Step 1: Stop Connect

Stop the Connect service on each server in the target environment.

sudo systemctl stop rstudio-connect

Step 2: Create the backup

Run the appropriate steps to back up your file-system and database.

Your file-system and database may offer quick “snapshot” facilities; the specific commands needed varies depending on your infrastructure and provider.

Your backup MUST preserve file ownership and permissions, as these attributes are necessary for content execution.

Step 3: Start Connect

Start the Connect service on each server in the target environment.

sudo systemctl start rstudio-connect

Data Integrity

Posit Connect has two data sources that are kept consistent with each other during normal operation: the database and the variable data directory. Not all forms of backup guarantee consistency; consistent backups of these data sources are required to perform a restore.

In a single node configuration, the variable data directory is usually a local directory on the Connect node and the database is a SQLite file located within the variable data directory.

In a multiple-node configuration, or configurations deployed with containers, the variable data directory is located on networked file system and Connect uses a PostgreSQL database, external to the Connect nodes.
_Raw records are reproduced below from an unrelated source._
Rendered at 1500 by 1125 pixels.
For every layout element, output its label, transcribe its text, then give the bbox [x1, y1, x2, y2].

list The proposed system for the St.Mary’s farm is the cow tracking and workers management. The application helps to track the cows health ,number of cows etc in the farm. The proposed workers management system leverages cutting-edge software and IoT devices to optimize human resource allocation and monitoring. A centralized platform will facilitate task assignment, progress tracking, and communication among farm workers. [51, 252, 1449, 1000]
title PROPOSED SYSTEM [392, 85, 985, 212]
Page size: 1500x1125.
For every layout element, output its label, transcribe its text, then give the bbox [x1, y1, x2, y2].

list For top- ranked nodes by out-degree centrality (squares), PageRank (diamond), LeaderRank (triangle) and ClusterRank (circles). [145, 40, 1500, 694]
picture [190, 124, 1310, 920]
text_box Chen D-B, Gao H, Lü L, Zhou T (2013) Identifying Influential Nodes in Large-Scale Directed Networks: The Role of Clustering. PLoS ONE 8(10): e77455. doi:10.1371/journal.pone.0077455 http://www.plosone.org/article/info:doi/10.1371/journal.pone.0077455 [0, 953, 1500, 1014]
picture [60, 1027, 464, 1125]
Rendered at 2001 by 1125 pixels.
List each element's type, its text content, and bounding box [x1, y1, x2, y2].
When backing up a single node, you will stop the Connect service on that node, copy the variable data directory (including the database files), then restart the Connect service.

With multiple nodes, you can perform the same type of operation: stop the Connect service on each node, archive the variable data directory and the database, then restart the Connect services across all nodes. This approach is the only way to guarantee that your Posit Connect environment can be restored without any inconsistency.

Tip

Create consistent backups by stopping the Connect service, then performing database and file system backup at the same point in time.

In order to reduce concerns about day-to-day data loss, some installations may perform incremental snapshots of the variable data directory and the database while Connect is running.

Warning

Incremental snapshots performed while Connect is running are not guaranteed to be consistent. You should not attempt to restore a Posit Connect installation with them.

Some of the problems with incremental snapshots include:

  • Depending on the timing between when both snapshots are taken, the database may have records that aren’t reflected in your data directory snapshot, or vice versa.

  • Because the networked filesystem may lock certain files that are currently in use, the snapshot process may finish much later than it began, leading to a snapshot that isn’t consistent with any state.

    • Example: Imagine app X v0.1 was copied successfully, and app Y is locked on NFS. While the backup script waits for app Y to unlock, app X v0.2 is uploaded. Then app Z is created. The snapshot would reflect apps X v0.1, Y, and Z, despite that the only consistent states were “app X v0.1, Y” and “app X v0.2, Y, Z”
  • Copying your data directory and snapshotting your database will create contention on both the networked filesystem and the database, which could cause service slowness or interruption for users. Consider warning users and/or performing incremental snapshots during times of low user activity.

Recognizing that you will not be able to restore the entire backup, it may be useful to only snapshot those parts of the data directory or database that you want to retain. For example, you could use rsync to find new bundles added since the last backup was perfomed, and copy them to a snapshot directory.